## EXERCISE AIM:
An exact reproduction of the data below is expected, free of images.

(Images with bounding boxes)
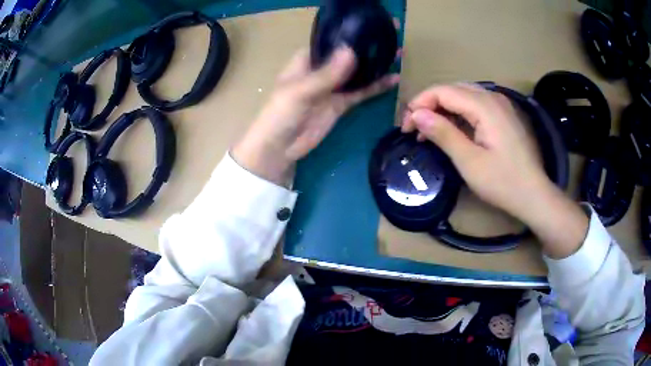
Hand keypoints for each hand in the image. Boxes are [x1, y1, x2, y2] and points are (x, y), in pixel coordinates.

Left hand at [233, 47, 399, 185]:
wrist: (279, 148)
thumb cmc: (280, 114)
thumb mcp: (301, 91)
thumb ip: (326, 74)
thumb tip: (351, 51)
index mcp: (306, 60)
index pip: (330, 41)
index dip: (350, 34)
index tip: (372, 26)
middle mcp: (321, 70)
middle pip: (347, 55)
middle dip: (367, 47)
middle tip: (391, 37)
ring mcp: (332, 87)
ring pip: (357, 73)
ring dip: (375, 65)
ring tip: (398, 54)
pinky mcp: (340, 104)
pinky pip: (361, 92)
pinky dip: (375, 87)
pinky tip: (393, 79)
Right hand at [402, 84, 544, 217]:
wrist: (534, 195)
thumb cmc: (503, 182)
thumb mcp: (469, 161)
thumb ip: (443, 133)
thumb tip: (416, 115)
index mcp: (485, 105)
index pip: (443, 91)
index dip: (420, 104)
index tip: (406, 127)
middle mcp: (493, 97)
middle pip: (452, 90)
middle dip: (429, 105)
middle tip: (414, 129)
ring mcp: (500, 105)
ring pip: (463, 96)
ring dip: (442, 109)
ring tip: (428, 131)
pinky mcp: (503, 115)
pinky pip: (475, 105)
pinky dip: (458, 114)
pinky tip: (451, 130)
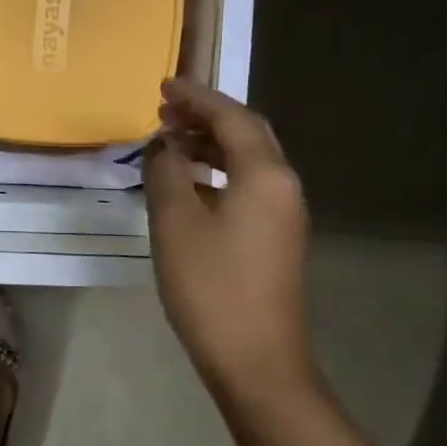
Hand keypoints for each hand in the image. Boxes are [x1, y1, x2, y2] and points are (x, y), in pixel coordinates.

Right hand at [143, 78, 313, 399]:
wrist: (256, 360)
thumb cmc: (211, 286)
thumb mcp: (175, 222)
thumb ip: (167, 172)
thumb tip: (164, 145)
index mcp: (264, 175)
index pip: (231, 117)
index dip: (196, 97)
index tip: (164, 85)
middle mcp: (282, 186)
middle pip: (247, 134)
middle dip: (206, 116)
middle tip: (164, 110)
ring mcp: (283, 214)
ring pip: (248, 161)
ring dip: (210, 144)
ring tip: (169, 141)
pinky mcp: (275, 238)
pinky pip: (247, 185)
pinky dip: (217, 171)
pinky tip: (188, 183)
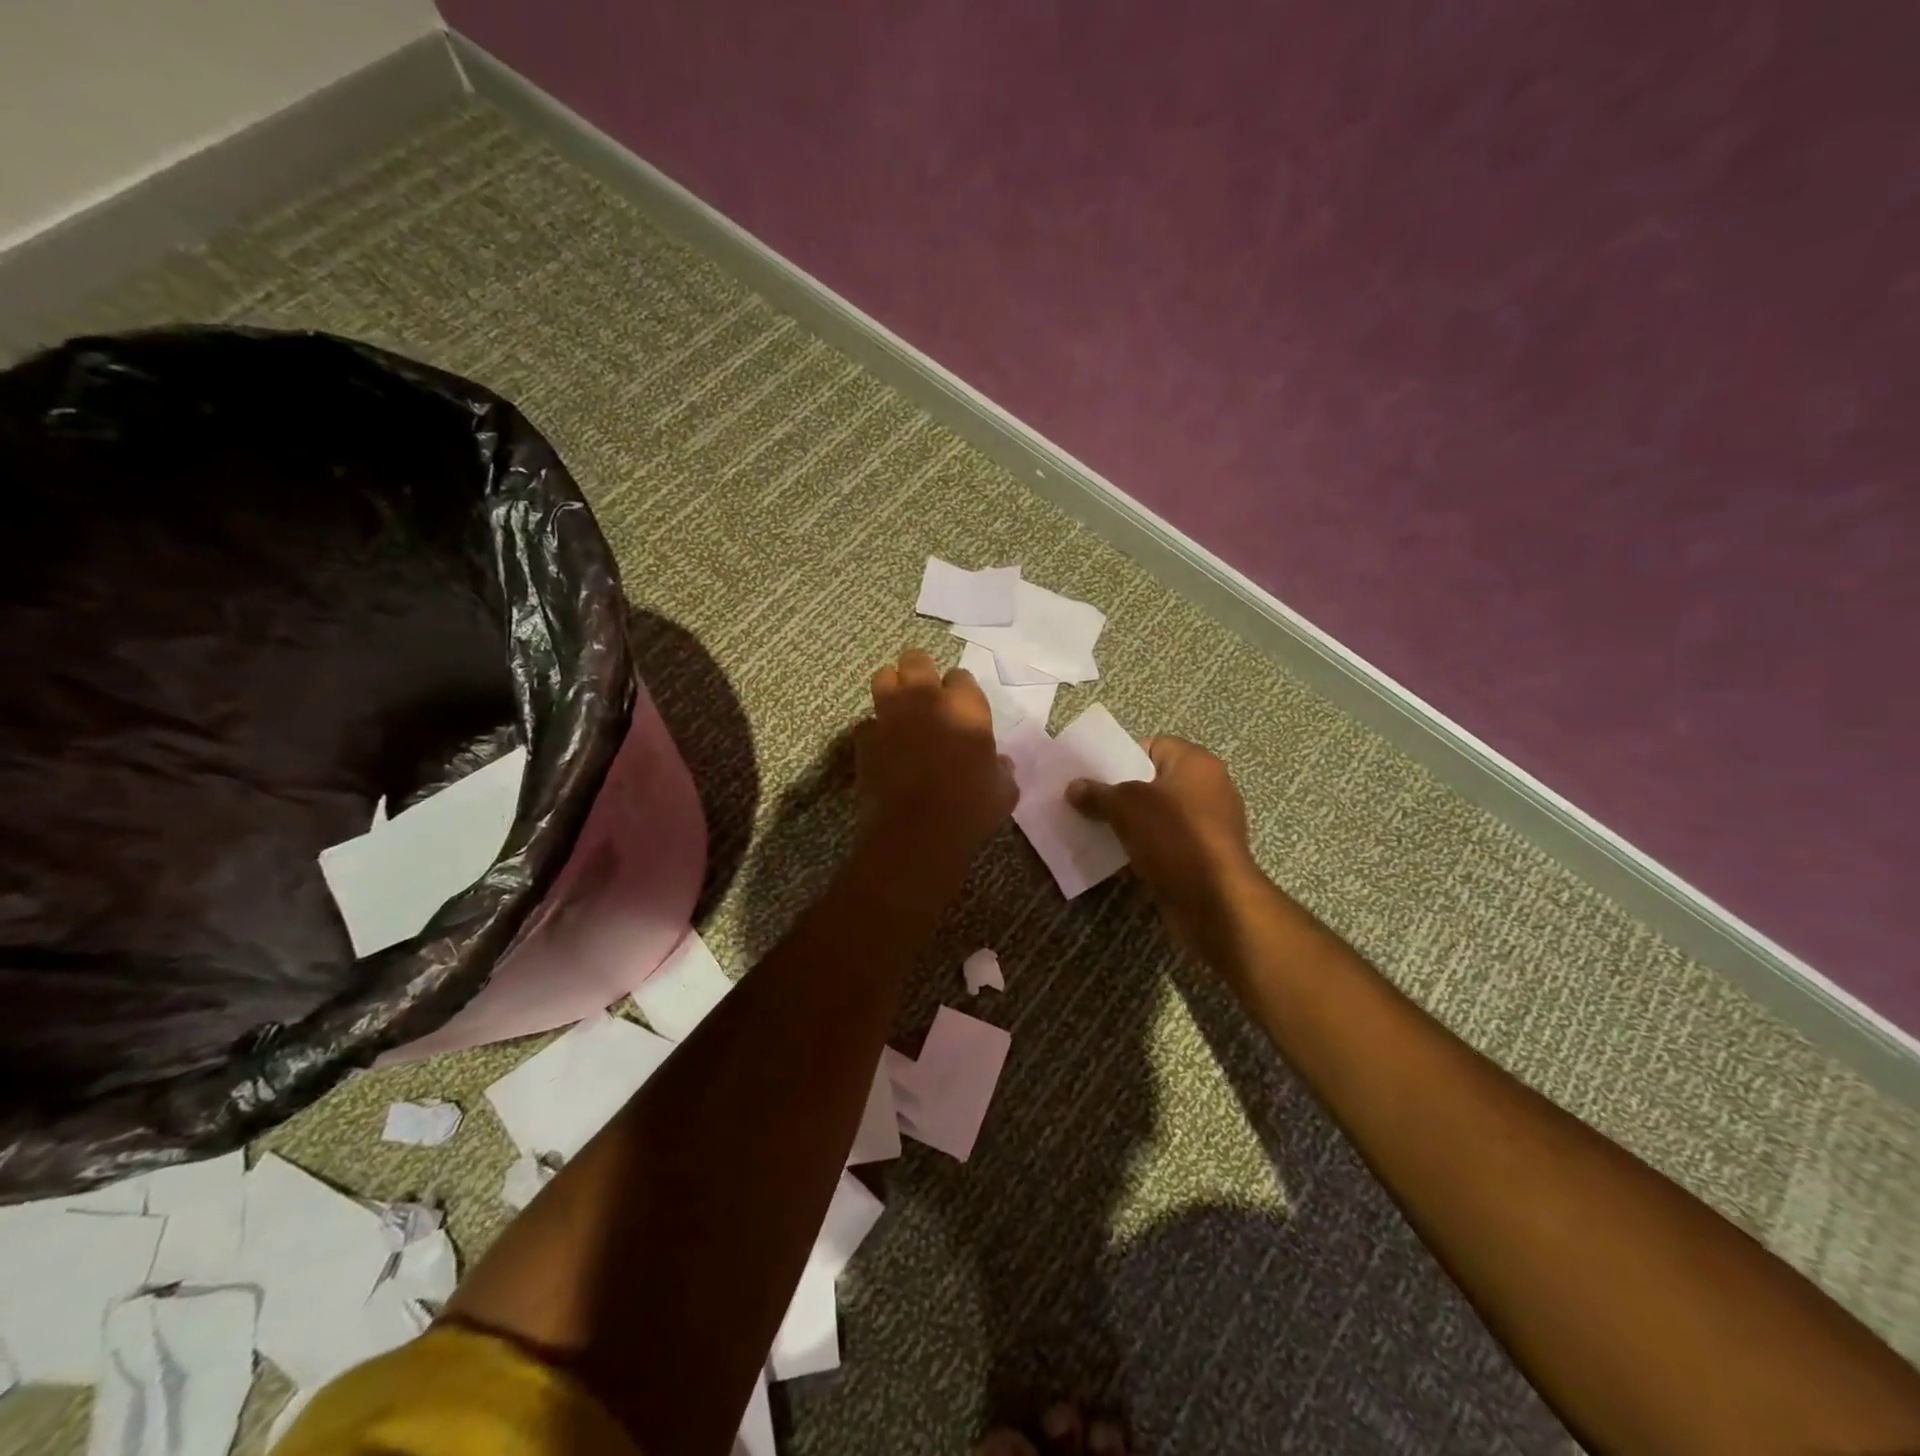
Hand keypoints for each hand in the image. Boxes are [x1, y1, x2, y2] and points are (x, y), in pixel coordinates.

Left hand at [855, 650, 1015, 872]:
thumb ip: (1001, 770)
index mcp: (965, 706)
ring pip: (883, 678)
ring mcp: (890, 715)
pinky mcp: (864, 739)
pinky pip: (866, 723)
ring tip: (899, 708)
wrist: (917, 832)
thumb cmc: (970, 809)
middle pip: (916, 660)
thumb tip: (999, 764)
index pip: (961, 677)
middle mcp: (925, 700)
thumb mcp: (1003, 791)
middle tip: (926, 695)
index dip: (960, 691)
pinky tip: (882, 747)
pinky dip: (874, 731)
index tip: (962, 708)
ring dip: (892, 688)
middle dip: (921, 671)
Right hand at [1066, 738, 1261, 948]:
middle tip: (1088, 802)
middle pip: (1154, 782)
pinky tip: (1116, 858)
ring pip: (1158, 816)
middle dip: (1121, 793)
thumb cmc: (1174, 836)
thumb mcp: (1126, 807)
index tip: (1095, 774)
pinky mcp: (1204, 858)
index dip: (1122, 757)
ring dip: (1129, 824)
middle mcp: (1209, 789)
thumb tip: (1073, 787)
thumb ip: (1098, 794)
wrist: (1214, 901)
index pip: (1154, 746)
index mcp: (1196, 764)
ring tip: (1095, 829)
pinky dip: (1144, 849)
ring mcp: (1209, 826)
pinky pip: (1165, 844)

## RESPONSE AREA:
Hand keypoints for each hand in the image. Boxes are [x1, y1, x2, y2] and points are (x, y), in pixel coordinates.

Left hand at [233, 47, 399, 185]:
wrist: (279, 148)
thumb cmc: (280, 114)
thumb mcp: (301, 91)
thumb ip: (326, 74)
thumb tip: (351, 51)
index mcp: (306, 60)
index pip: (330, 41)
index dip: (350, 34)
index tip: (372, 26)
middle mcp: (321, 70)
middle pip: (347, 55)
middle dip: (367, 47)
middle tip: (391, 37)
ring mcp: (332, 87)
ring pip: (357, 73)
ring dip: (375, 65)
ring tip: (398, 54)
pinky mcp: (340, 104)
pinky pip: (361, 92)
pinky dip: (375, 87)
pinky tip: (393, 79)
Right hand at [402, 84, 544, 217]:
wrist: (534, 195)
thumb cmc: (503, 182)
thumb mcp: (469, 161)
thumb ip: (443, 133)
thumb tip: (416, 115)
index mcp: (485, 105)
index pip: (443, 91)
index dip: (420, 104)
index tip: (406, 127)
middle mcp: (493, 97)
middle pip: (452, 90)
middle dip: (429, 105)
middle tip: (414, 129)
ring mcp: (500, 105)
ring pip: (463, 96)
ring dip: (442, 109)
ring tip: (428, 131)
pinky mcp: (503, 115)
pinky pip: (475, 105)
pinky dip: (458, 114)
pinky tip: (451, 130)
Hand keypoints for each hand in the image. Boxes are [x1, y1, x2, y2] and points are (x, y), in pixel coordinates.

Right hand at [143, 78, 313, 399]:
wrist: (256, 360)
thumb cmc: (211, 286)
thumb mcp: (175, 222)
thumb ip: (167, 172)
thumb tip: (164, 145)
index mcp: (264, 175)
index pip: (231, 117)
index dip: (196, 97)
index tip: (164, 85)
middle mcp: (282, 186)
middle pip: (247, 134)
middle dip: (206, 116)
middle tip: (164, 110)
ring mcp: (283, 214)
ring pip: (248, 161)
ring dip: (210, 144)
ring tip: (169, 141)
pinky mcp: (275, 238)
pinky pip: (247, 185)
pinky dip: (217, 171)
pinky tip: (188, 183)
Hand keypoints for each hand in the image. Boxes are [x1, y1, x2, y2] and points are (x, y), in pixel coordinates.

Left hand at [855, 650, 1015, 872]:
thumb ip: (1001, 770)
index mcp: (965, 706)
ring pip: (883, 678)
ring mcp: (890, 715)
pinky mcp: (864, 739)
pinky pip: (866, 723)
ring tip: (899, 708)
wrist: (917, 832)
thumb cmc: (970, 809)
middle pip: (916, 660)
thumb tip: (999, 764)
index pip: (961, 677)
middle mcp: (925, 700)
thumb mcp: (1003, 791)
middle tip: (926, 695)
index dip: (960, 691)
pinky tip: (882, 747)
pinky dip: (874, 731)
index tip: (962, 708)
ring dip: (892, 688)
middle dip: (921, 671)
Right hand at [1066, 738, 1261, 948]:
middle tip: (1088, 802)
middle pip: (1154, 782)
pinky tip: (1116, 858)
ring pip: (1158, 816)
middle dip: (1121, 793)
thumb cmc: (1174, 836)
thumb mcp: (1126, 807)
index tip: (1095, 774)
pinky mcp: (1204, 858)
index dip: (1122, 757)
ring dip: (1129, 824)
middle mcp: (1209, 789)
thumb tip: (1073, 787)
thumb ip: (1098, 794)
wrist: (1214, 901)
index pip: (1154, 746)
index mcp: (1196, 764)
ring tip: (1095, 829)
pinky dip: (1144, 849)
ring mcp: (1209, 826)
pinky pip: (1165, 844)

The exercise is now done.